- Are Indians racists? In short, yes!
- The racist nature amongst Indians stems from centuries of closely guarded casteist hierarchies
- Why is there so little outrage over the case of the young Tanzanian girl who stripped and beaten by a mob in Bengaluru while police remained silent spectators to the incident
On Sunday, a 21-year-old Tanzanian girl was beaten stripped and molested by a senseless mob (is there another kind?) in the metropolitan city of Bengaluru in India.
She was foreign - of African origin.
She happened to pass by the same location where a Sudanese man had run over and killed a woman a while earlier.
It must be noted that she wasn't the mobs only victim. They chased and thrashed a Sudanese student and beat up four more Tanzanians, the Deccan Chronicle reported.
And neither is this incident the first of its kind against the African diaspora in India. Here's how the madness followed, wherein African students, irrespective of which nationality they belonged to, were targeted.
"The local residents went hunting for houses where Africans stayed and harassed them. They stopped vehicles to check if there were any Africans inside. Our students heard that there were messages floating around that the locals were planning to attack Acharya College cottages and all the hostel accommodations in the area, which are full of Africans," Bosco Kaweesi, legal adviser of All African Students in Bengaluru, told Deccan Chronicle.
So let's first get some facts straight.
The young lady had nothing to do with the accident. She was in no way related to the accused. Heck, Tanzania is over 2,000 kilometres away from Sudan. And yet, the mob picked her for a reason that few of us will admit to - she was African, the same race as the accused. The mob, comprising "righteous Indians" no doubt, victimised the girl simply for the colour of her skin, as Indian often do.
Secondly, the 'manhunt' and abuse of African students that followed, is very clearly a case of racial targeting. It may offend several Indians, but the lot of us are largely discriminatory at several levels.
And the undeniable fact remains that our racist nature stems from centuries of closely guarded casteist hierarchies. Even those educated and westernised amongst us, as I'm sure were present within the mob that brutally attacked the young girl, have often shown supremacist tendencies over those less like us.

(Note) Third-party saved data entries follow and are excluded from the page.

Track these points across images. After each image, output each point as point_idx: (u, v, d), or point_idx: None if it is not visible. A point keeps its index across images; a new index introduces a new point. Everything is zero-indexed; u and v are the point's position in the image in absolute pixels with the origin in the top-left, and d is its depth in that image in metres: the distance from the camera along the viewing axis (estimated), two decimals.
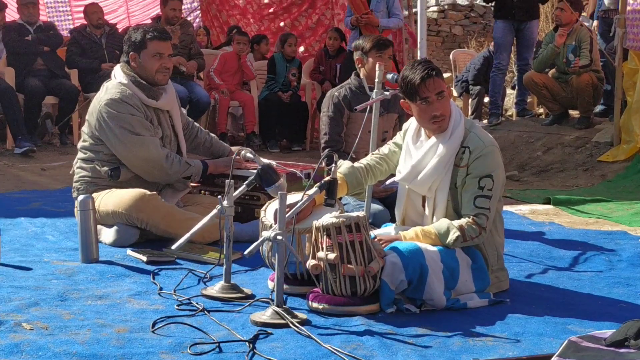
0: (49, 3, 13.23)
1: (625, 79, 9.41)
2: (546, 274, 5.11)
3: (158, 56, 5.71)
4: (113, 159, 5.65)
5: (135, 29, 5.85)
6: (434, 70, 4.41)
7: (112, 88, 5.66)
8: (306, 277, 4.42)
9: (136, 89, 5.64)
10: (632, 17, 9.19)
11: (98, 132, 5.62)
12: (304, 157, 10.20)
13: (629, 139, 9.31)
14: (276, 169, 4.77)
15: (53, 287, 4.47)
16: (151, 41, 5.71)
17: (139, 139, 5.55)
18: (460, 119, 4.48)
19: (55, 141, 10.61)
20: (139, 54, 5.71)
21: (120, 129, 5.54)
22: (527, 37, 11.32)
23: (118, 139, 5.56)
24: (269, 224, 4.39)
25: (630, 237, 6.15)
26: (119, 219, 5.50)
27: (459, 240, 4.32)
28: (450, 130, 4.45)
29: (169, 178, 5.76)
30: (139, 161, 5.62)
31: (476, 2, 20.84)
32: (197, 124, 6.31)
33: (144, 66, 5.71)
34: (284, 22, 13.20)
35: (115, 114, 5.54)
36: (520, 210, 7.31)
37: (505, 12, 11.13)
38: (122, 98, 5.58)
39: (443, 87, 4.44)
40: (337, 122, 6.32)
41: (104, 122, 5.57)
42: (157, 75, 5.72)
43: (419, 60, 4.83)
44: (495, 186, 4.39)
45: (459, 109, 4.59)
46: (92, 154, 5.69)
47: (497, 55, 11.47)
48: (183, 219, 5.46)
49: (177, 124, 5.91)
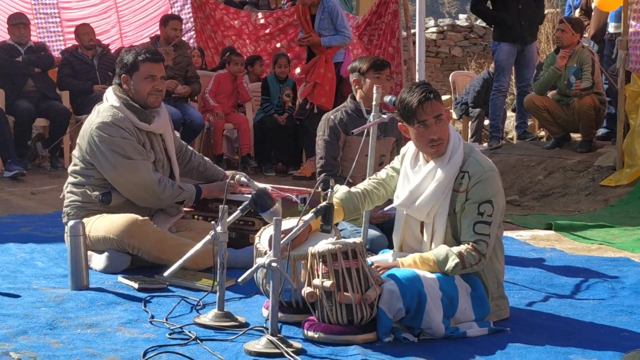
0: (40, 23, 13.19)
1: (627, 101, 9.36)
2: (548, 302, 5.05)
3: (150, 78, 5.65)
4: (104, 184, 5.57)
5: (127, 51, 5.79)
6: (432, 93, 4.36)
7: (104, 111, 5.59)
8: (301, 305, 4.35)
9: (128, 112, 5.57)
10: (634, 40, 9.14)
11: (89, 156, 5.55)
12: (300, 181, 10.13)
13: (632, 163, 9.24)
14: (271, 194, 4.71)
15: (42, 315, 4.40)
16: (143, 63, 5.64)
17: (130, 163, 5.47)
18: (459, 143, 4.43)
19: (46, 164, 10.53)
20: (130, 76, 5.64)
21: (111, 153, 5.46)
22: (528, 58, 11.30)
23: (109, 163, 5.48)
24: (264, 250, 4.35)
25: (634, 264, 6.07)
26: (110, 245, 5.41)
27: (458, 267, 4.25)
28: (448, 155, 4.40)
29: (161, 203, 5.67)
30: (131, 186, 5.54)
31: (476, 23, 20.85)
32: (191, 148, 6.24)
33: (136, 88, 5.64)
34: (280, 43, 13.16)
35: (106, 138, 5.47)
36: (521, 236, 7.24)
37: (514, 36, 11.07)
38: (114, 121, 5.50)
39: (441, 110, 4.38)
40: (333, 146, 6.24)
41: (95, 145, 5.49)
42: (149, 98, 5.66)
43: (417, 82, 4.77)
44: (495, 212, 4.32)
45: (457, 133, 4.54)
46: (83, 178, 5.61)
47: (499, 77, 11.42)
48: (175, 245, 5.38)
49: (170, 147, 5.83)
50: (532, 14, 11.08)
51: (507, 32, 11.14)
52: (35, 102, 10.17)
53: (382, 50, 11.96)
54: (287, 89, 11.49)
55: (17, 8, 12.45)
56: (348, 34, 10.40)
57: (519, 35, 11.06)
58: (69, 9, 13.40)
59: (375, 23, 12.19)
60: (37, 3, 13.16)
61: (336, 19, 10.23)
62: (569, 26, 10.40)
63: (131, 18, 13.46)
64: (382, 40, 12.00)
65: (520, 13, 11.00)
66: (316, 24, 10.34)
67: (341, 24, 10.25)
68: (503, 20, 11.11)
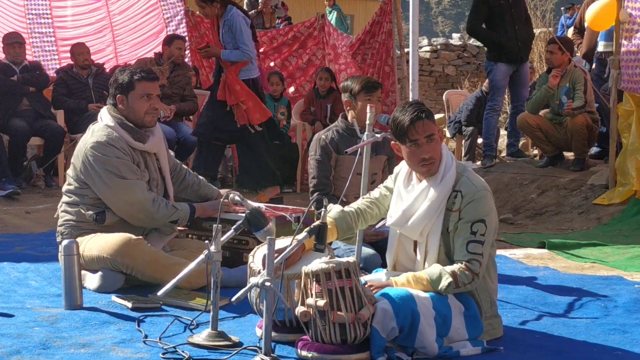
0: (35, 42, 13.18)
1: (620, 120, 9.38)
2: (541, 321, 5.04)
3: (146, 97, 5.67)
4: (98, 203, 5.58)
5: (121, 71, 5.79)
6: (424, 112, 4.37)
7: (99, 131, 5.60)
8: (295, 324, 4.34)
9: (123, 131, 5.58)
10: (626, 59, 9.17)
11: (83, 176, 5.55)
12: (294, 199, 10.12)
13: (624, 181, 9.25)
14: (265, 213, 4.70)
15: (35, 334, 4.39)
16: (139, 82, 5.66)
17: (125, 183, 5.48)
18: (451, 163, 4.44)
19: (40, 183, 10.49)
20: (126, 95, 5.66)
21: (106, 173, 5.46)
22: (523, 77, 11.34)
23: (104, 183, 5.48)
24: (257, 269, 4.34)
25: (626, 283, 6.07)
26: (103, 264, 5.41)
27: (451, 286, 4.26)
28: (441, 174, 4.41)
29: (155, 222, 5.67)
30: (125, 205, 5.54)
31: (469, 42, 20.92)
32: (185, 167, 6.24)
33: (132, 108, 5.65)
34: (274, 62, 13.17)
35: (101, 157, 5.47)
36: (515, 254, 7.23)
37: (511, 56, 11.13)
38: (109, 141, 5.51)
39: (433, 130, 4.39)
40: (325, 165, 6.25)
41: (89, 165, 5.50)
42: (145, 117, 5.67)
43: (410, 101, 4.79)
44: (488, 231, 4.33)
45: (450, 152, 4.55)
46: (77, 198, 5.61)
47: (494, 97, 11.45)
48: (169, 264, 5.37)
49: (164, 166, 5.84)
50: (526, 34, 11.15)
51: (503, 53, 11.18)
52: (30, 121, 10.16)
53: (377, 69, 11.97)
54: (282, 107, 11.50)
55: (12, 27, 12.45)
56: (248, 49, 10.00)
57: (515, 55, 11.11)
58: (64, 28, 13.39)
59: (369, 42, 12.19)
60: (32, 22, 13.16)
61: (236, 33, 10.00)
62: (557, 46, 10.42)
63: (126, 37, 13.45)
64: (377, 59, 12.00)
65: (516, 33, 11.06)
66: (220, 36, 10.16)
67: (240, 38, 9.93)
68: (500, 41, 11.16)
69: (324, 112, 11.57)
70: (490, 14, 11.17)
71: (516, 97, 11.56)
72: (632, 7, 9.03)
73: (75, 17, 13.43)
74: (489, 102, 11.59)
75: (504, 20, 11.09)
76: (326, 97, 11.59)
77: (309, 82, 12.74)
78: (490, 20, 11.22)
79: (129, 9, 13.32)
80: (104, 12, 13.40)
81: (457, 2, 72.34)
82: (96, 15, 13.43)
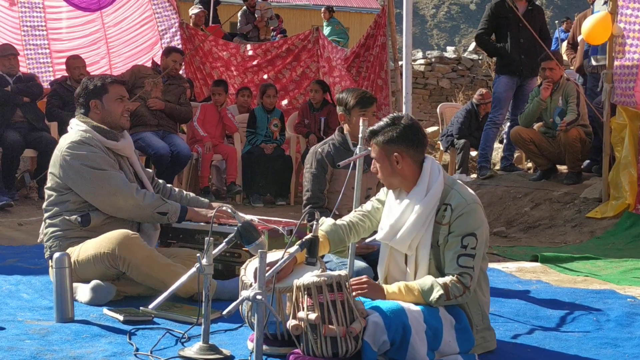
0: (30, 54, 13.20)
1: (613, 134, 9.40)
2: (533, 335, 5.04)
3: (120, 99, 5.83)
4: (81, 207, 5.62)
5: (89, 79, 5.94)
6: (373, 132, 4.54)
7: (71, 135, 5.75)
8: (287, 337, 4.33)
9: (95, 133, 5.71)
10: (619, 73, 9.20)
11: (63, 179, 5.61)
12: (288, 212, 10.12)
13: (617, 195, 9.27)
14: (256, 226, 4.69)
15: (26, 347, 4.36)
16: (112, 85, 5.84)
17: (104, 174, 5.56)
18: (438, 175, 4.44)
19: (33, 195, 10.50)
20: (100, 99, 5.79)
21: (84, 168, 5.55)
22: (526, 93, 11.32)
23: (83, 178, 5.55)
24: (249, 282, 4.32)
25: (619, 296, 6.07)
26: (100, 262, 5.38)
27: (442, 298, 4.25)
28: (424, 187, 4.42)
29: (142, 212, 5.68)
30: (109, 196, 5.58)
31: (464, 55, 20.95)
32: (169, 185, 6.28)
33: (108, 110, 5.81)
34: (267, 74, 13.20)
35: (77, 154, 5.57)
36: (507, 267, 7.23)
37: (513, 69, 11.18)
38: (83, 139, 5.64)
39: (375, 152, 4.55)
40: (320, 179, 6.24)
41: (67, 164, 5.58)
42: (121, 119, 5.83)
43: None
44: (479, 245, 4.32)
45: (438, 164, 4.54)
46: (58, 207, 5.65)
47: (495, 109, 11.48)
48: (164, 263, 5.40)
49: (138, 170, 5.94)
50: (533, 49, 11.12)
51: (506, 65, 11.25)
52: (23, 133, 10.15)
53: (371, 82, 11.99)
54: (275, 119, 11.52)
55: (7, 39, 12.47)
56: None
57: (517, 68, 11.16)
58: (58, 40, 13.42)
59: (364, 55, 12.21)
60: (27, 34, 13.18)
61: None
62: (555, 62, 10.45)
63: (121, 49, 13.48)
64: (371, 72, 12.02)
65: (521, 47, 11.10)
66: None
67: None
68: (504, 53, 11.21)
69: (317, 125, 11.58)
70: (498, 25, 11.27)
71: (514, 112, 11.57)
72: (625, 21, 9.06)
73: (69, 30, 13.47)
74: (491, 114, 11.63)
75: (509, 33, 11.19)
76: (320, 109, 11.60)
77: (303, 95, 12.78)
78: (497, 32, 11.38)
79: (124, 21, 13.36)
80: (99, 24, 13.43)
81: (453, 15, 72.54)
82: (90, 28, 13.47)
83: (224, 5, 18.23)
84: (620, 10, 9.10)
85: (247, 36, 17.72)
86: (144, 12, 13.19)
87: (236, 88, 12.81)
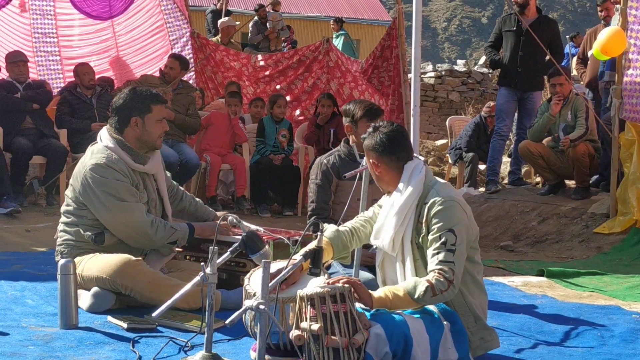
0: (40, 61, 13.26)
1: (622, 150, 9.38)
2: (536, 349, 5.02)
3: (161, 121, 5.72)
4: (97, 224, 5.57)
5: (132, 91, 5.76)
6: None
7: (98, 152, 5.60)
8: (289, 347, 4.31)
9: (123, 153, 5.58)
10: (629, 88, 9.19)
11: (82, 197, 5.55)
12: (295, 222, 10.12)
13: (625, 210, 9.26)
14: (261, 236, 4.70)
15: (29, 353, 4.37)
16: (155, 105, 5.70)
17: (124, 205, 5.47)
18: (417, 175, 4.49)
19: (42, 202, 10.52)
20: (142, 118, 5.65)
21: (104, 195, 5.46)
22: (528, 107, 11.34)
23: (102, 205, 5.48)
24: (253, 292, 4.32)
25: (624, 312, 6.06)
26: (102, 285, 5.39)
27: (428, 292, 4.20)
28: (402, 187, 4.50)
29: (153, 244, 5.67)
30: (123, 227, 5.54)
31: (474, 68, 20.95)
32: (182, 188, 6.24)
33: (148, 131, 5.66)
34: (279, 85, 13.20)
35: (100, 180, 5.47)
36: (513, 282, 7.22)
37: (509, 80, 11.24)
38: (108, 163, 5.51)
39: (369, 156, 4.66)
40: (325, 190, 6.25)
41: (88, 187, 5.50)
42: (158, 140, 5.72)
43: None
44: (459, 241, 4.31)
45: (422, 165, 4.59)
46: (76, 219, 5.60)
47: (499, 121, 11.54)
48: (168, 285, 5.35)
49: (162, 187, 5.84)
50: (533, 63, 11.14)
51: (503, 77, 11.35)
52: (32, 140, 10.19)
53: (392, 91, 12.07)
54: (283, 129, 11.51)
55: (18, 46, 12.53)
56: None
57: (512, 80, 11.18)
58: (69, 47, 13.48)
59: (383, 66, 12.27)
60: (37, 41, 13.24)
61: None
62: (564, 77, 10.45)
63: (131, 57, 13.54)
64: (392, 82, 12.09)
65: (519, 60, 11.10)
66: None
67: None
68: (501, 64, 11.30)
69: (327, 137, 11.57)
70: (502, 38, 11.43)
71: (519, 126, 11.61)
72: (634, 37, 9.05)
73: (81, 37, 13.55)
74: (495, 126, 11.66)
75: (509, 46, 11.25)
76: (329, 121, 11.57)
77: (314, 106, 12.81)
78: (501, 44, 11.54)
79: (135, 29, 13.42)
80: (110, 33, 13.50)
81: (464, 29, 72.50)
82: (102, 36, 13.54)
83: (236, 16, 18.23)
84: (631, 26, 9.09)
85: (258, 47, 17.75)
86: (155, 21, 13.25)
87: (249, 98, 12.83)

Now it may be impossible to go around changing perspectives of a racist mob overnight, but we do live under Rule of Law, which categorically rejects any kind of violence, as well as all forms of discrimination. And yet, the local police not only failed to take action against the perpetrators but were also spectators to the incident.
Also, when the girl went to police for help, they asked her to first bring the Sudanese man into custody. The fact that she did not know who he was was of little concern to them.
Another point made across media and social media is that she was beaten for no fault of hers. I need to stress here that had it indeed been her fault, it would have been just as outrageous to beat her or any other person.
Burden of our hypocrisy
The horrendous incident was much akin to the violent mob in Kabul that beat and killed Farkhunda, a young Afghan woman, last April, on the false accusation of having burned the Koran. Both mobs considered themselves as protectors of their social order. Both wanted to defend a social space that they considered above others and, truth be told, something they did not earn. The only difference was that this woman survived, while Farkhunda was martyred.
Quite a few of my friends called in to check on me, when the Farkhunda case made headlines, out of love and concern, I'm sure. But it was also partly because it somehow validated their fears (for me) about my choice of country of residence -- because women in Afghanistan are expected to be not treated well.
And yet here we are - in the IT hub of India, where the life and dignity of a foreign woman is at stake, and the law refuses to protect her.
Hundreds of Indians were offended by Coldplay's portrayal of India in their latest song last week. They called it cultural appropriation and was considered hip to criticise them of earning profits off exotic heritage. Where are the critics who uphold the Indian culture now?
How about we first define what our culture is? The dignity of a woman, any woman, is compromised based on the colour of her skin - this is a cultural trait that is all too familiar to India. How is there so little outcry for this young Tanzanian girl, when it doesn't take a moment for us to gather against those who call us intolerant?
How can we claim to be a democracy when we can't implement the rule of law? Indians are quick in demanding rightful justice when faced with racism abroad. Our leaders, actors and parliamentarians are at the helm of parades asking foreign, especially western, governments act in defence of Indians wronged, and rightly so. But we also, need to be equally vocal about the rights of those foreign nationals among us, in our land.
Racism is just as much our burden as it is of the western societies.